The BYU Store has increased the number of textbook titles available to rent by 35 percent in response to the growing number of students choosing to rent rather than buy.
A total of 2,360 books were rented from the BYU Store during the Winter 2015 semester and the store predicts even greater numbers of book rentals in the future. Initial cost savings is just one of the reasons students opt to rent their textbooks rather than purchase them.
“The average rental prices are usually 30 to 40 percent less than the retail prices,” BYU Store Academic Resources Buyer Cindy Jensen said. “The discount on used rentals is usually higher.”
Books must be returned at the end of the semester. Students will be charged the difference of the cost and an additional $5 late fee if they do not return the books.
“Some of my books have cost more than $200 brand new,” said BYU student Nicole Johnson, an elementary education major. “So whenever renting was an option, it was always a no-brainer.”
All book titles for rent have a sign showing new and used prices in addition to the rent-it-for price. If a certain textbook at the BYU Store currently costs $213.80 brand new. Used it would be $160.35. However, it can be rented new for $131.60 or used for $78.15.

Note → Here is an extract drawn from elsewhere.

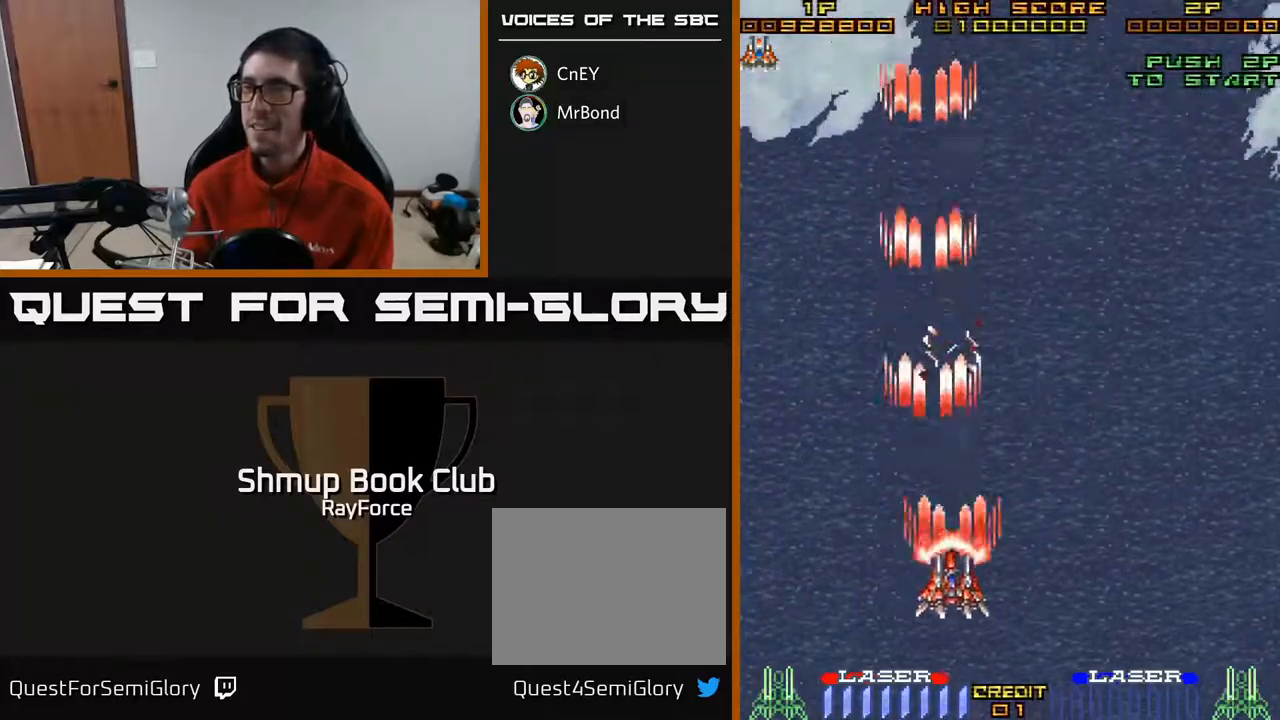
{"buttons": ["A", "DPAD_UP"], "right_stick": "center", "events": [[83, "DPAD_DOWN", "up"], [200, "DPAD_UP", "down"], [233, "DPAD_RIGHT", "up"]]}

“I always look around for the best price before buying my textbooks,” Johnson said. “I have a hard time paying so much money, especially when I won’t necessarily need the book for the future. That’s why renting is such a good option.”

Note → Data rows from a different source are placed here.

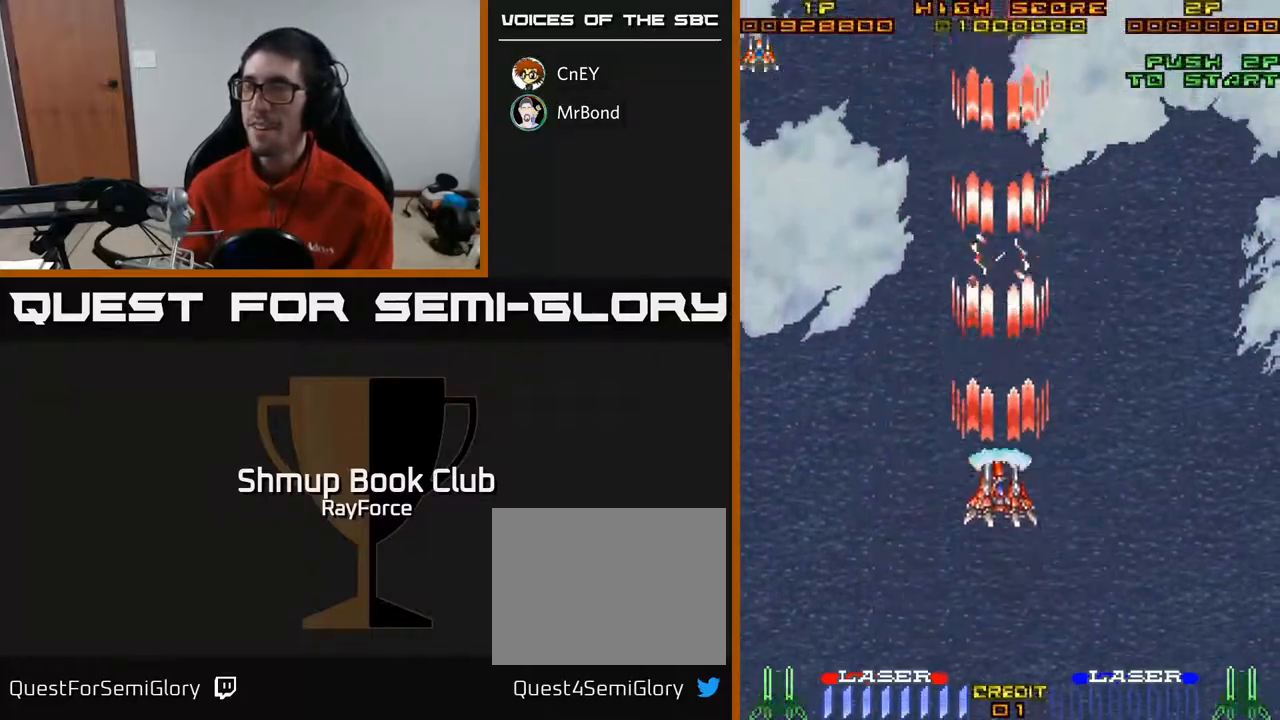
{"buttons": ["A"], "right_stick": "center", "events": [[17, "DPAD_UP", "up"]]}
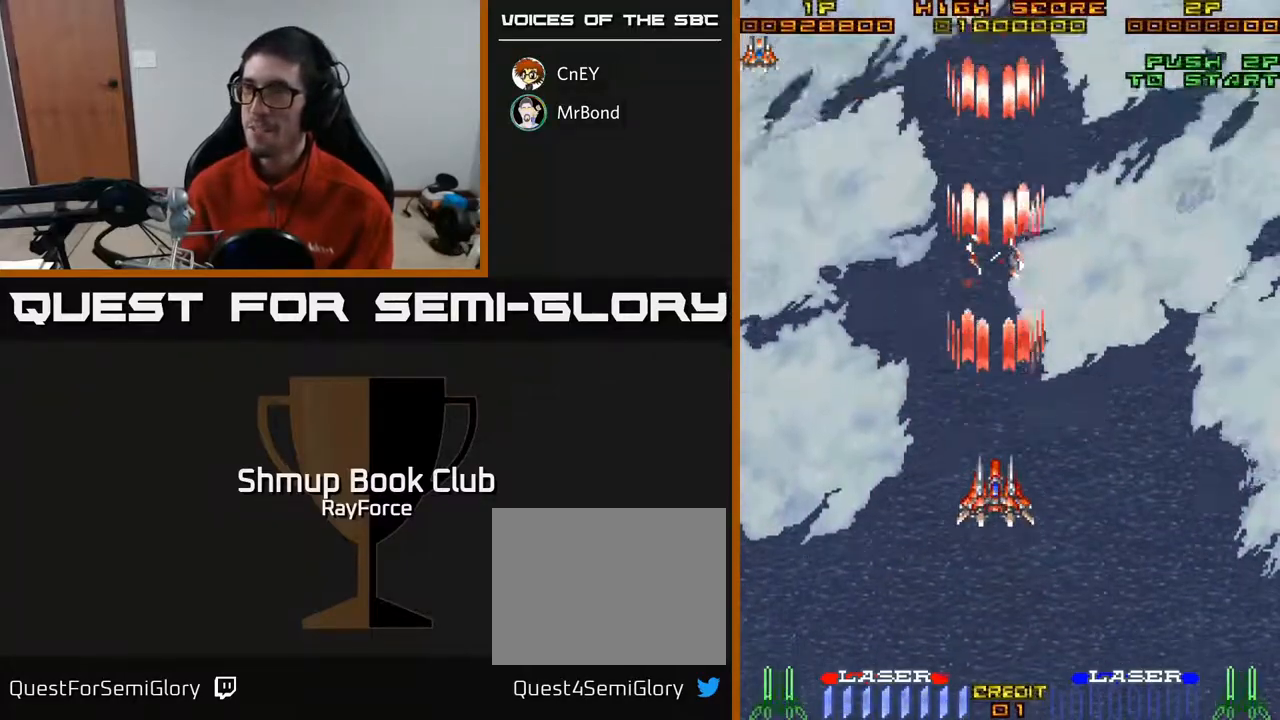
{"buttons": ["A"], "right_stick": "center", "events": []}
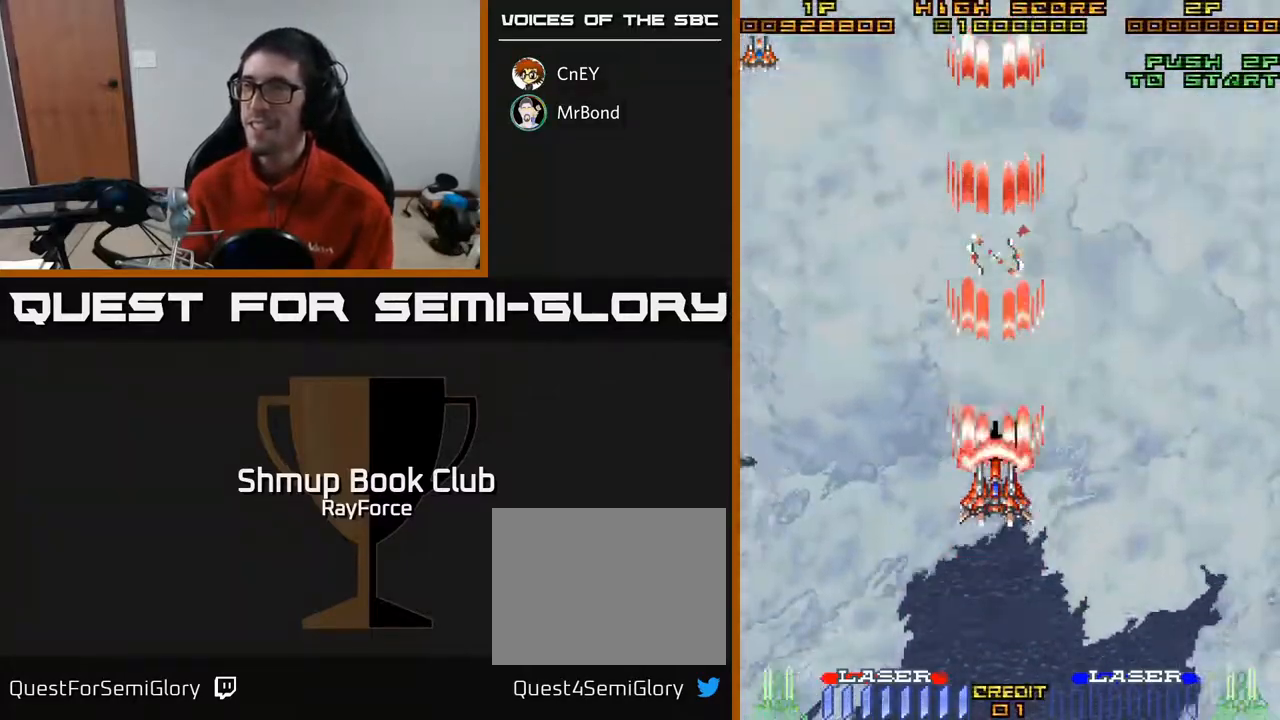
{"buttons": ["A"], "right_stick": "center", "events": []}
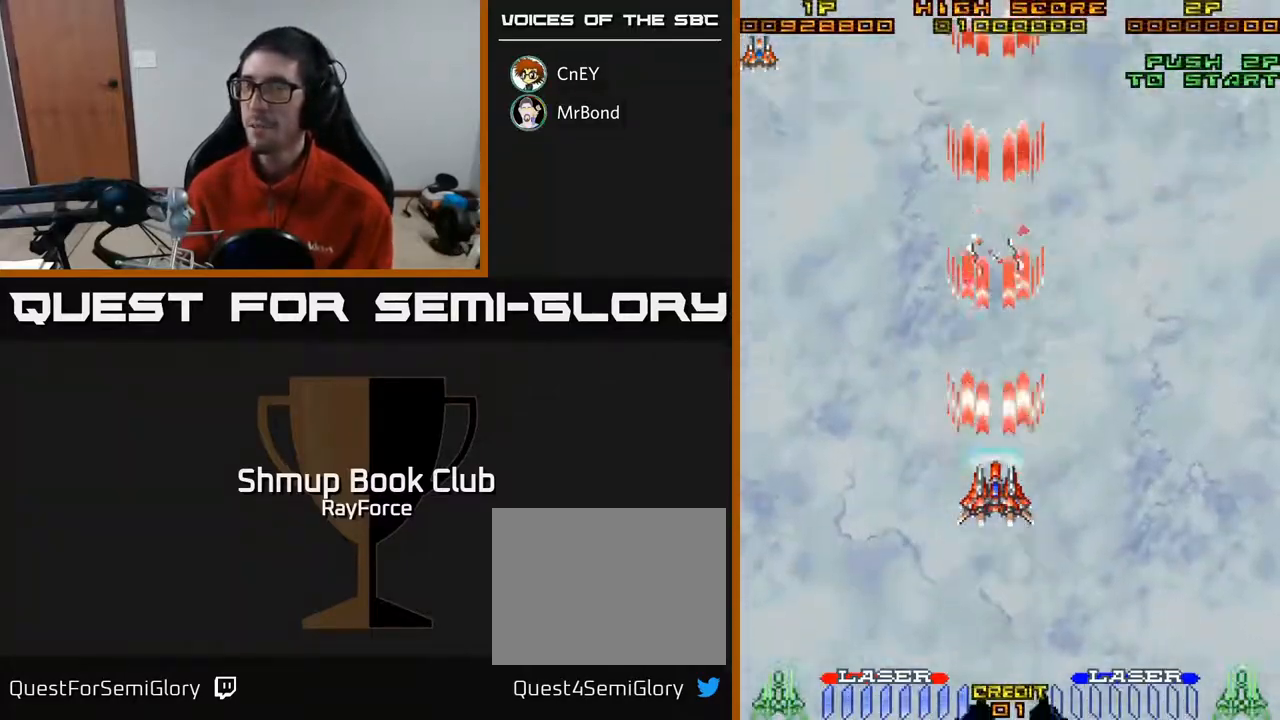
{"buttons": ["A"], "right_stick": "center", "events": []}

Renting isn’t always the cheapest option. Students can often sell their books back for close to what they bought them for at the end of the semester.
“It’s actually more cost effective to buy the book if there’s a chance it will be used the next semester,” Jensen explained. “BYU will buy back books depending on if the professor adopts it again for the next semester and how many students are registered for the course.”
Books rented from the BYU Store can be used just like books that are purchased. Students are free to highlight and make some notes in rented books. “Highlighting, underlining, taking notes in the margins is all allowed,” Jensen said. “What you don’t want to do is bring your book back water damaged or obliterated to the point where it’s no longer readable.”
Deciding whether to buy or rent depends on each student’s situation. Students who purchase new or used books and sell them back can sometimes obtain similar savings, but students can lock in the savings up front with a rental.